In the case of Citigroup, Bernanke said: "We'll see how their test works out and what evolves." The Fed chief was referring to new "stress tests" that regulators will start conducting on the biggest banks to judge whether they can hold up if the recession were to worsen.
The tests will help regulators decide whether the banks have sufficient capital—and the right mix of it—to withstand any additional shocks to the economy over the next two years.
The results will help regulators decide whether banks may need additional assistance so they can carry out the critical mission of boosting lending to customers, a key ingredient to the economic turnaround.
Bernanke told the House panel that if the stress test reveals that a bank needs more capital, it will have up to six months to raise it from private companies.
If it can't, then the government would provide assistance.
One option for help, laid out by the Obama administration Monday, would allow the government to sharply increase its stake in banks.
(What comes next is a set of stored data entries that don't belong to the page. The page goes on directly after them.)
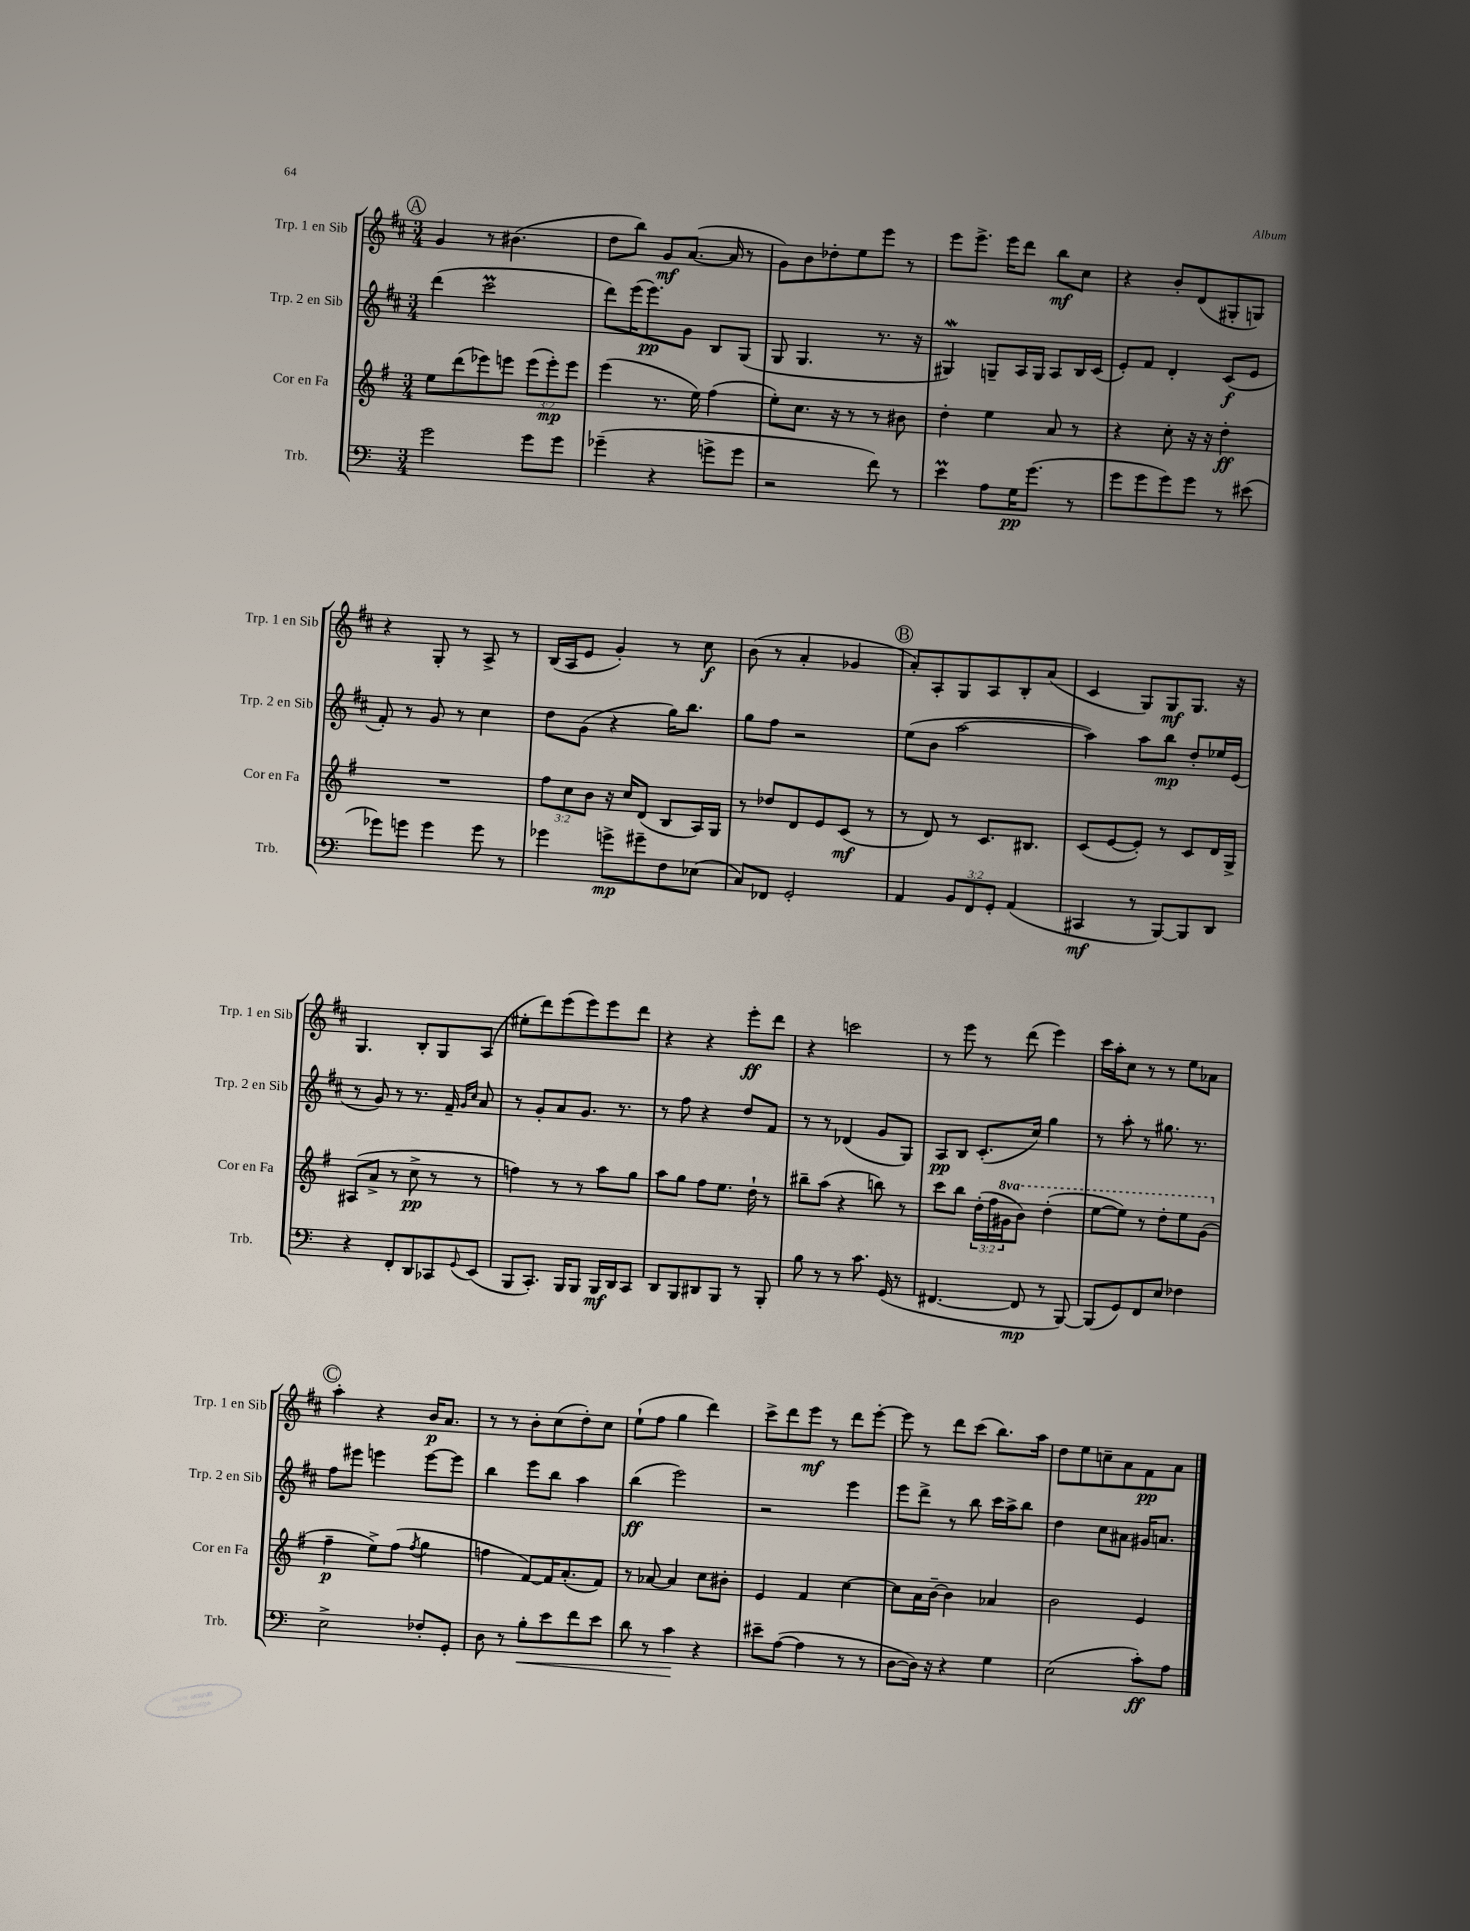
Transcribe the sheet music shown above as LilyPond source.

<<
\new StaffGroup <<
\new Staff = "s0" \with { instrumentName = "Trp. 1 en Sib" shortInstrumentName = "Trp. 1 en Sib" } {
    \clef treble \key d \major \numericTimeSignature \time 3/4
    \mark \markup { \circle "A" } g'4 r8 bis'4.( |
    d''8 b''8) g'8\mf a'8.~( a'16 r8 |
    g'8) b'8 des''8-. e''8 e'''8 r8 |
    e'''8 e'''8.-> e'''16 d'''8 b''8\mf cis''8 |
    r4 b'8-. d'8( gis8-. g8) |
    r4 g8-. r8 a8-> r8 |
    b16( a16 e'8 g'4-.) r8 cis''8\f |
    b'8( r8 a'4-. ges'4 |
    \mark \markup { \circle "B" } a'8-.) a8-. g8 a8 b8-. a'8( |
    cis'4 g8) g8\mf g8. r16 |
    g4. b8-. g8 a8( |
    eis''8-. d'''8) e'''8( e'''8) e'''8 d'''8 |
    r4 r4 e'''8-.\ff d'''8 |
    r4 c'''2 |
    r8 e'''8 r8 d'''8( e'''4) |
    cis'''16 a''16-. cis''8 r8 r8 e''8 aes'8 |
    \mark \markup { \circle "C" } a''4-. r4 b'16\p a'8. |
    r8 r8 b'8-. cis''8( d''8-.) cis''8 |
    e''8-!( fis''8 g''4 d'''4) |
    cis'''8-> d'''8 e'''8\mf r8 d'''8 e'''8~-. |
    e'''8 r8 d'''8 cis'''8( b''8.) a''16 |
    d''8 e''8 c''8-- a'8 fis'8\pp a'8 \bar "|." |
}
\new Staff = "s1" \with { instrumentName = "Trp. 2 en Sib" shortInstrumentName = "Trp. 2 en Sib" } {
    \clef treble \key d \major \numericTimeSignature \time 3/4
    \mark \markup { \circle "A" } d'''4( cis'''2\prall |
    d'''8) e'''16( e'''8.\pp) g'8 b8 g8( |
    g8 g4. r8. r16 |
    gis4\mordent) g8-- a16 g16 a8 b16 cis'16( |
    e'8-.) fis'8 d'4-. cis'8\f( e'8 |
    fis'8-.) r8 g'8 r8 cis''4 |
    d''8 g'8( r4 g''16) b''8. |
    g''8 fis''8 r2 |
    \mark \markup { \circle "B" } e''8( b'8 a''2~ |
    a''4) a''8 b''8\mp d''8-. ees''16 e'16( |
    r8 g'8) r8 r8. fis'16-- \grace { g'16 cis''16 } a'8 |
    r8 g'8-. a'8 g'8. r8. |
    r8 fis''8 r4 d''8 fis'8 |
    r8 r8 des'4( g'8 g8) |
    a8\pp b8 cis'8.-.( cis''16) g''4 |
    r8 a''8-. r8 gis''8. r8. |
    \mark \markup { \circle "C" } fis''8 eis'''8 e'''4 e'''8~ e'''8 |
    b''4 e'''8 b''8 a''4 |
    b''4\ff( e'''2) |
    r2 e'''4 |
    e'''8 d'''8-> r8 b''8 cis'''16 a''16-> b''8 |
    d''4 cis''8 ais'8 gis'16 a'8. \bar "|." |
}
\new Staff = "s2" \with { instrumentName = "Cor en Fa" shortInstrumentName = "Cor en Fa" } {
    \clef treble \key g \major \numericTimeSignature \time 3/4 \override Staff.TupletNumber.text = #tuplet-number::calc-fraction-text \set Staff.ottavationMarkups = #ottavation-simple-ordinals
    \mark \markup { \circle "A" } e''8 d'''8( ees'''8) e'''8 \tuplet 3/2 { e'''8( e'''8-.\mp) e'''8 } |
    e'''4( r8. e''16) fis''4( |
    e''8-.) c''8. r16 r8 r8 bis'8 |
    d''4-. e''4 a'8 r8 |
    r4 c''8-. r16 r16 d''4-.\ff |
    R2. |
    \tuplet 3/2 { fis''8 c''8 b'8 } r16 c''16 d'8( b8 a16) g16 |
    r8 des''8 d'8 e'8 c'8\mf( r8 |
    \mark \markup { \circle "B" } r8 d'8) r8 c'8. bis8. |
    c'8( e'8~ e'8-.) r8 c'8 d'16 g16-> |
    ais8( a'8-> r8 c''8->\pp r8 r8 |
    f''4) r8 r8 a''8 g''8 |
    a''8 g''8 fis''8 e''8. d''16-! r8 |
    bis''8-- a''8( r4 b''8) r8 |
    c'''8 b''8 \tuplet 3/2 { d''16-.( fis''16 \ottava #1 gis''16 } b''8) d'''4-.( |
    e'''8~ e'''8) r8 d'''8-. e'''8 g''8( \ottava #0 |
    \mark \markup { \circle "C" } fis''4--\p e''8->) fis''8( \acciaccatura { fis''8 } g''4 |
    f''4 fis'8~) fis'16 a'8.-.( fis'8) |
    r8 aes'8~ aes'4 c''8 bis'8-. |
    e'4 fis'4 c''4~ |
    c''8 a'16 b'16~-- b'4 aes'4 |
    b'2 e'4 \bar "|." |
}
\new Staff = "s3" \with { instrumentName = "Trb." shortInstrumentName = "Trb." } {
    \clef bass \key c \major \numericTimeSignature \time 3/4 \override Staff.TupletNumber.text = #tuplet-number::calc-fraction-text
    \mark \markup { \circle "A" } g'2 g'8 g'8 |
    ges'4--( r4 g'8-> g'8 |
    r2 f'8) r8 |
    e'4\prall a8 g16\pp g'8.( r8 |
    g'8 g'8 g'8) g'8 r8 eis'8( |
    ges'8) g'8 g'4 g'8 r8 |
    ges'4 g'8->\mp gis'8-- f8 ees8( |
    c8) fes,8 g,2-. |
    \mark \markup { \circle "B" } a,4 \tuplet 3/2 { b,8 f,8 g,8-. } a,4( |
    cis,4\mf r8 b,,8~) b,,8 d,8 |
    r4 f,8-. d,8 ces,8 \appoggiatura { g,8 } e,8( |
    b,,8 c,8.-.) b,,16 b,,8 b,,16\mf d,16 c,8 |
    d,8 b,,8 dis,8 b,,8 r8 b,,8-. |
    b8 r8 r8 c'8. g,16( r8 |
    fis,4.~ fis,8\mp r8 b,,8~) |
    b,,8( g,8) f,8 e8 fes4 |
    \mark \markup { \circle "C" } e2-> fes8-. g,8-. |
    d8 r8 b8-.\< e'8 f'8 e'8 |
    d'8 r8 c'4\! r4 |
    eis'8-- a8~( a4 r8 r8 |
    d8~ d16) r16 r4 g4 |
    e2( c'8-.\ff) a8 \bar "|." |
}
>>
>>
\layout { \context { \Score \remove "Bar_number_engraver" } }
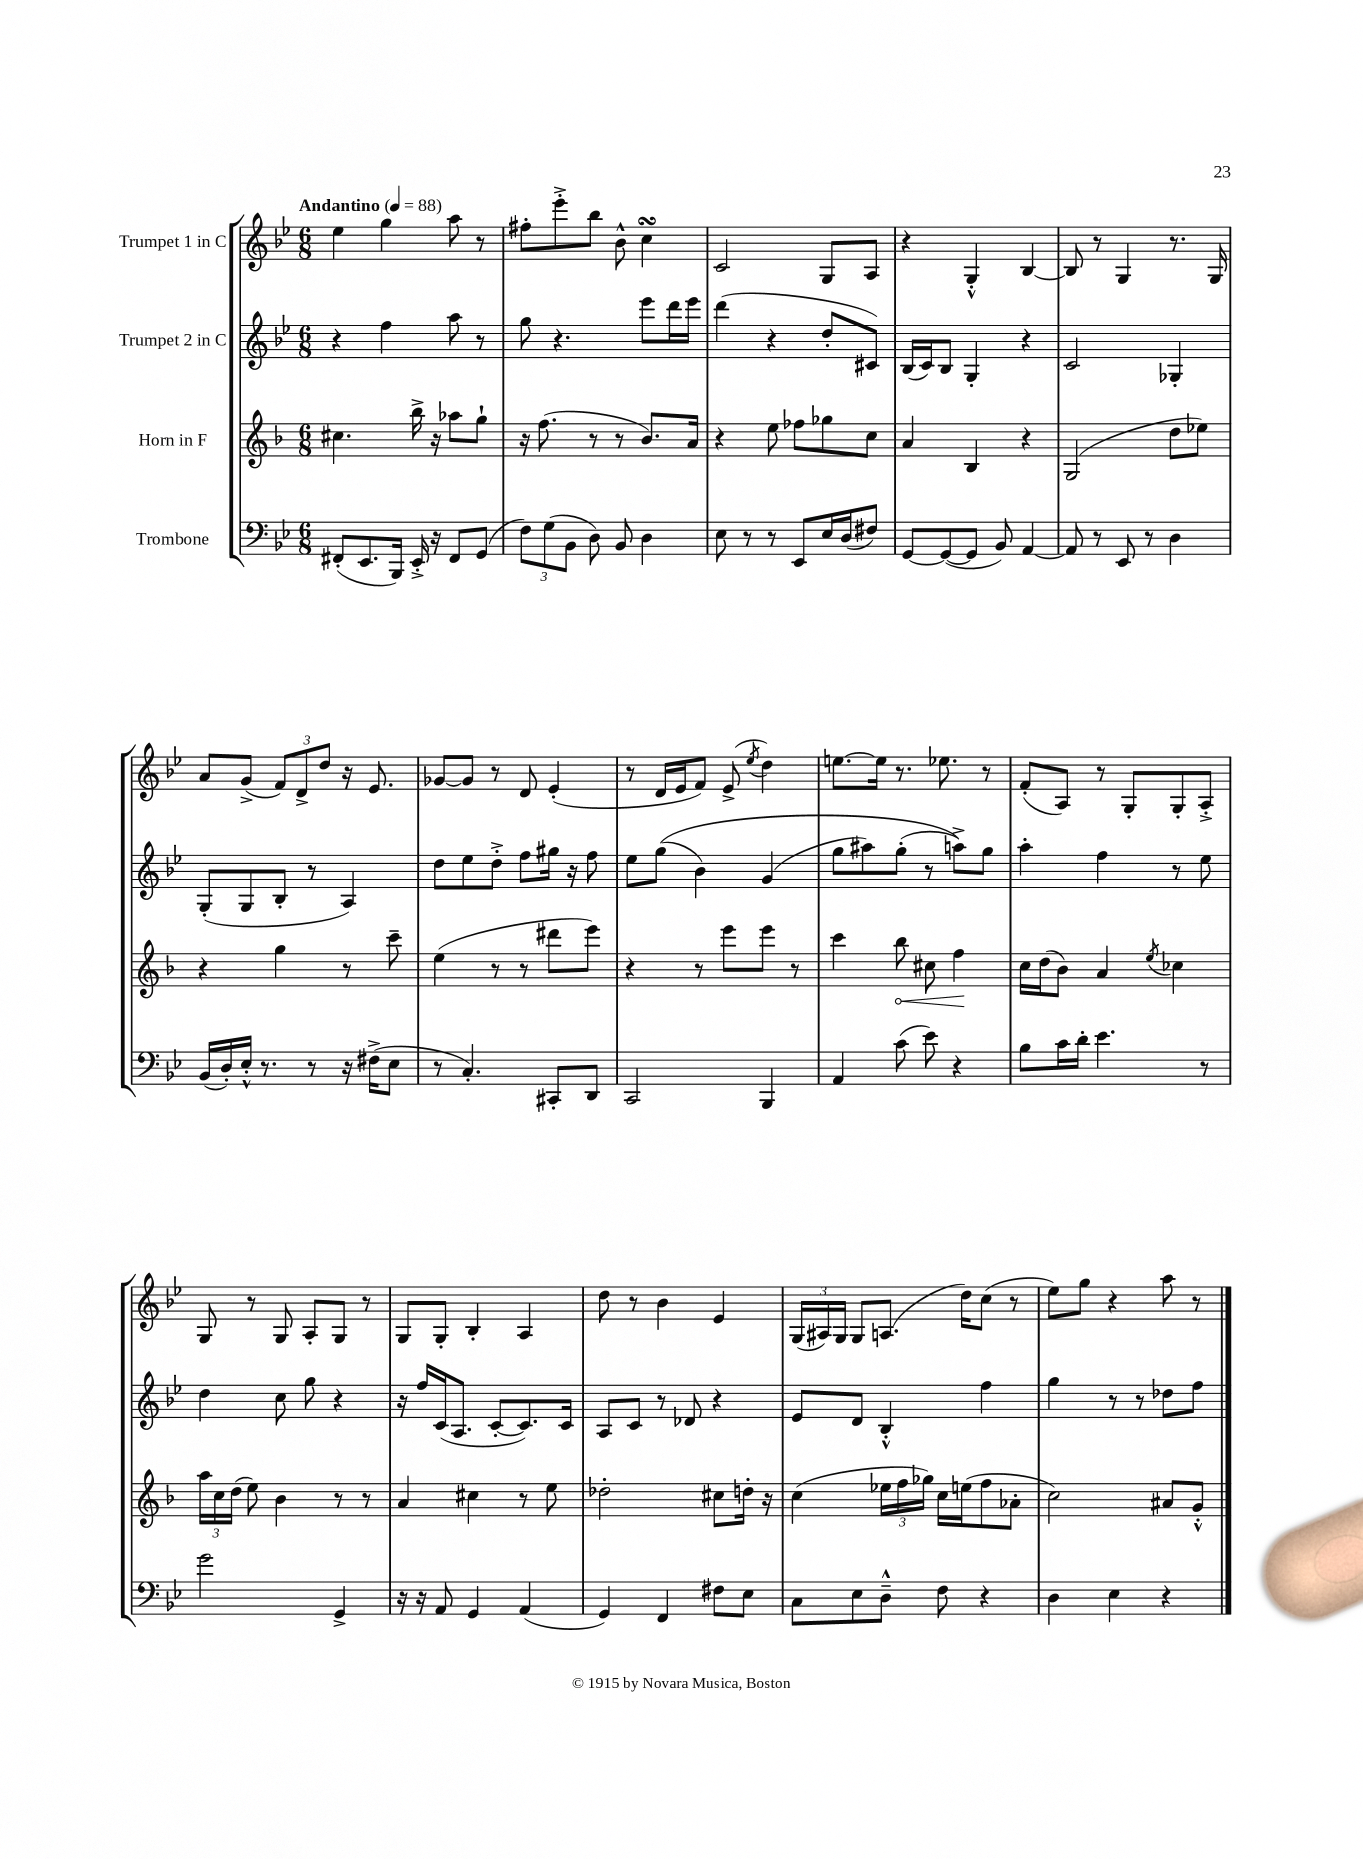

It would be done by converting the government's stock in banks from preferred to common shares.
The strategy, which could be applied retroactively to banks that received money in the first incarnation of the bailout, would give the government voting shares and more say in a bank's operations.
Citigroup has been involved in talks with regulators over ways the government could help strengthen the New York-based bank, including use of the stock conversion plan.
Citigroup already has received $45 billion in bailout money, plus guarantees to cover losses on hundreds of billions of dollars in risky investments.
Bernanke also said that he had an exit strategy from the U.S. central bank's recent massive monetary expansion that will keep inflation under control as the economy recovers.
"We are quite confident that we can raise interest rates, reduce the money supply and do that all in a timely way to avoid any inflationary consequences," Bernanke told the House Financial Services Committee as he delivered a second day of testimony on the Fed's monetary policy report.
Bernanke also said recent sharp declines in stock prices mostly reflected investor attitudes about risk and had become detached from real U.S. economic fundamentals.
"The risk appetite of investors changes over time and right now the standard measures of the risk premium that investors are charging to hold stocks are at very high levels relative to anything we have seen in recent decades," Bernanke said in semi-annual testimony to Congress.
"The stock values reflect not so much the fundamentals, the long-term profitability of the economy, but they also reflect investor attitudes about risk and uncertainty which right now are at very high levels," he told lawmakers during questions.
U.S. stocks have fallen to 12-year lows this month, with the benchmark S&P 500 down about 15 percent and the Dow Jones industrial average off about 16 percent since the start of 2009.
Bernanke said that while the stock market was one of the important financial indicators, other key variables like credit markets were painting a different picture.
Bernanke attributed the rapid and sharp decline in stock prices to investors being "skittish about holding any risky assets and (who) have moved in a very substantial way toward the safest assets like Treasury securities."